Hay una escena particularmente dura en la película, y es la del hombre mutilado, que evoca los escándalos del Putumayo, y trae el recuerdo siniestro del empresario peruano Julio César Arana del Águila, que esclavizó, torturó y asesinó a miles de aborígenes obligados a extraer el caucho a fuerza de extorsiones, amparándose en el silencio de un estado quizá aún muy joven, o tal vez ya demasiado corrupto. Ojalá pudiera decir que hoy día los estados americanos ponen coto a la explotación del Amazonas… pero todos sabemos bien que no es así. Ya no hace falta mutilar a sus indios y descendientes, porque vienen siendo confinados a la exclusión desde hace siglos, y peor lo tienen quienes más cerca están de lo que llamamos “civilización”, cuando han quedado atrapados en una vorágine de miseria, resentimiento y desculturización que llega incluso hasta nuestra ciudades. 

Lo primero que se le roba a un pueblo, para quebrarlo, son sus tradiciones. Y sus tradiciones están íntimamente ligadas a su contexto. Y en este caso, su contexto es la selva. Karamakate jamás llegará a perder sus tradiciones, por eso él es el hombre que mueve los mundos, el que no olvida a sus ancestros, el que conoce al chullachaqui, el que facilita el camino para que el viajero pueda hallar el abrazo de la serpiente. Él es la esperanza hecha carne en la vida de lo que queda del Amazonas. Mientras él exista, la herencia de la serpiente está a salvo y el indio esclavizado puede aspirar aunque sea a un rayo de luz que ilumine lo que era antes de que le quitaran su tradición, a una bocanada de aire, de río y de mito que le recuerde quién es, quiénes eran su padre y su madre, sus abuelos, su tierra, su medicina, su conocimiento. Es esencial para  Karamakate que los niños adoctrinados por los misioneros católicos entiendan esto, lo cual se ve en cierta escena de la película. Karamakate podrá ser el último de su linaje, pero no va a marcharse sin dejar su huella en todos aquellos que lleguen a él.

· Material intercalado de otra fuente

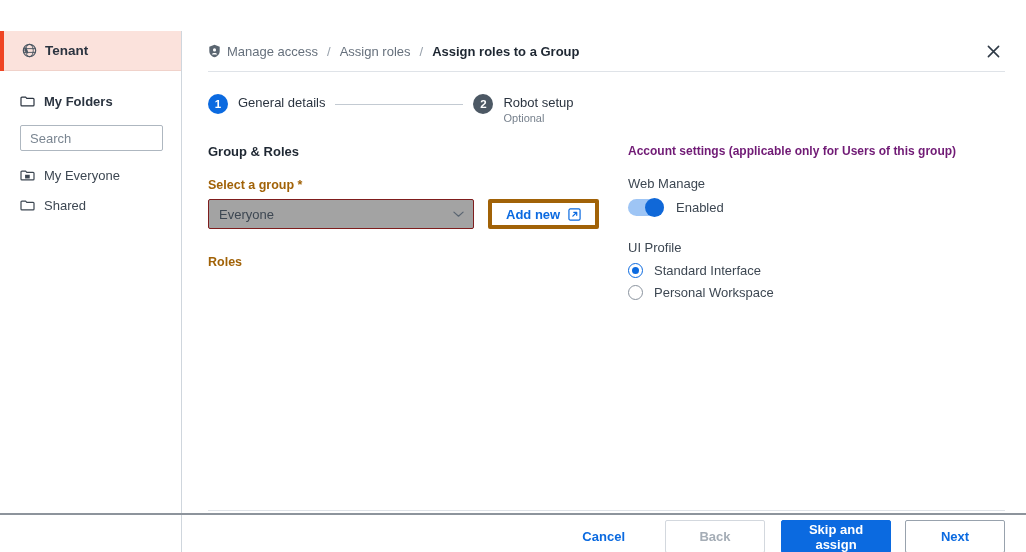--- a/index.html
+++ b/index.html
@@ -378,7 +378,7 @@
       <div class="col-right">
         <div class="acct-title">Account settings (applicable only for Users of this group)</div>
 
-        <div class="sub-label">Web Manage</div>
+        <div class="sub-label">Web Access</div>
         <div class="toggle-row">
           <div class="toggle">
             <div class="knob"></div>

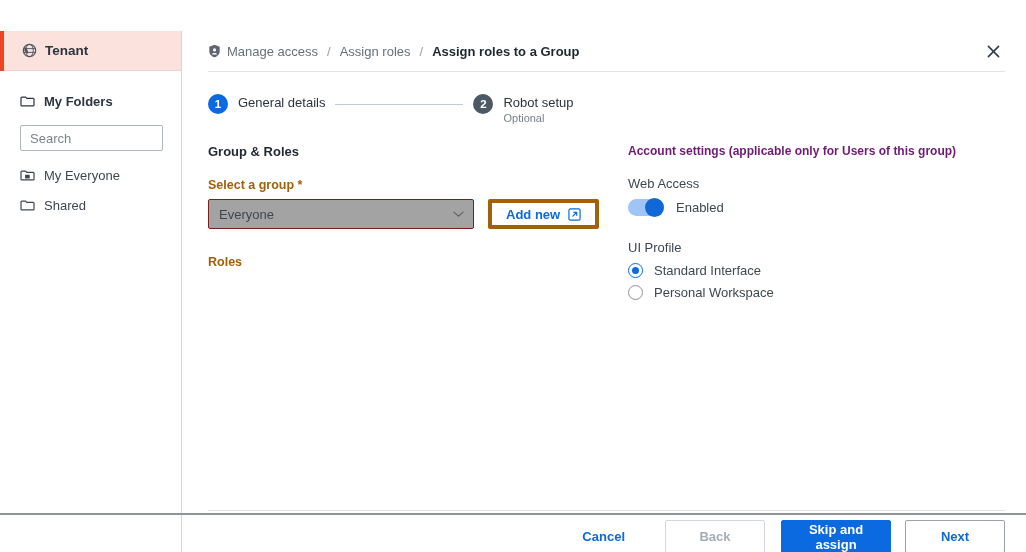--- a/index.html
+++ b/index.html
@@ -135,9 +135,9 @@
 
   .select-box {
     width: 266px; height: 30px;
-    border: 1px solid #7f1d1d; border-radius: 2px;
-    display: flex; align-items: center;
-    padding: 0 9px 0 10px; background: #a3a3a3;
+    border: 7px solid #7f1d1d; border-radius: 2px;
+    display: flex; align-items: center;
+    padding: 0 9px 0 10px; background: #c4b5fd;
     cursor: pointer;
   }
   .select-value { flex: 1; font-size: 13px; color: #3d4752; }

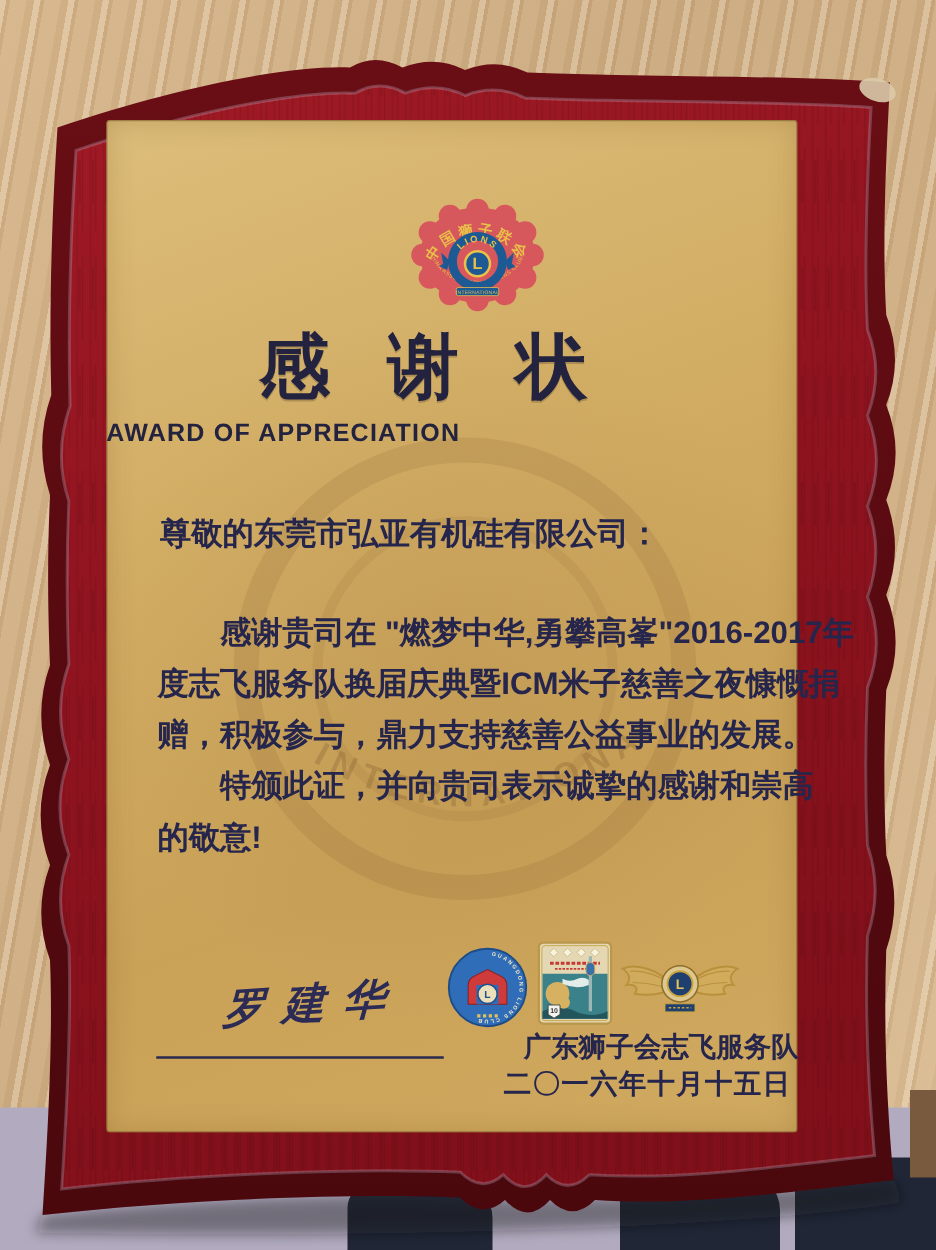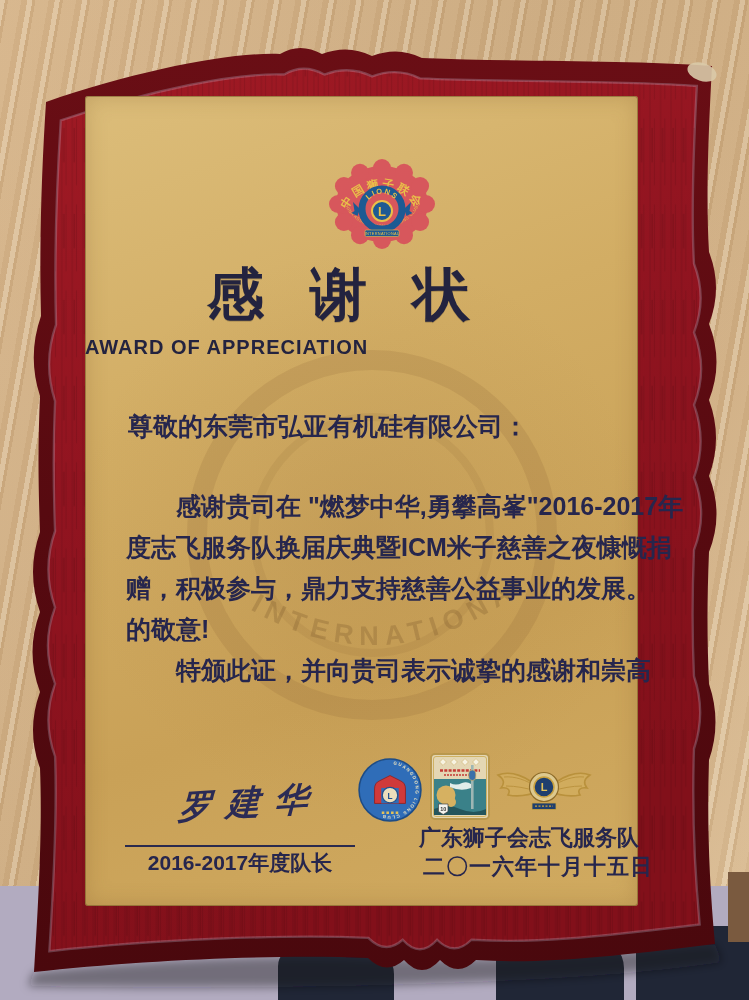--- a/index.html
+++ b/index.html
@@ -209,8 +209,8 @@
       <div class="body-line indent">感谢贵司在 "燃梦中华,勇攀高峯"2016-2017年</div>
       <div class="body-line">度志飞服务队换届庆典暨ICM米子慈善之夜慷慨捐</div>
       <div class="body-line">赠，积极参与，鼎力支持慈善公益事业的发展。</div>
+      <div class="body-line indent">特颁此证，并向贵司表示诚挚的感谢和崇高</div>
       <div class="body-line">的敬意!</div>
-      <div class="body-line indent">特颁此证，并向贵司表示诚挚的感谢和崇高</div>
     </div>
 
     <div class="sig-name">罗建华</div>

Hermosa, poética y evocadora película; también austera en su forma de tratar la búsqueda del enteógeno. Lo cual me gustó, ya que es usado como hilo conductor para una historia más profunda y compleja: la tragedia inmensa del hombre americano que ha perdido sus raíces, navegando a flor del agua sobre un territorio arrasado que no alcanza a recordar. Karamakate es su guardián.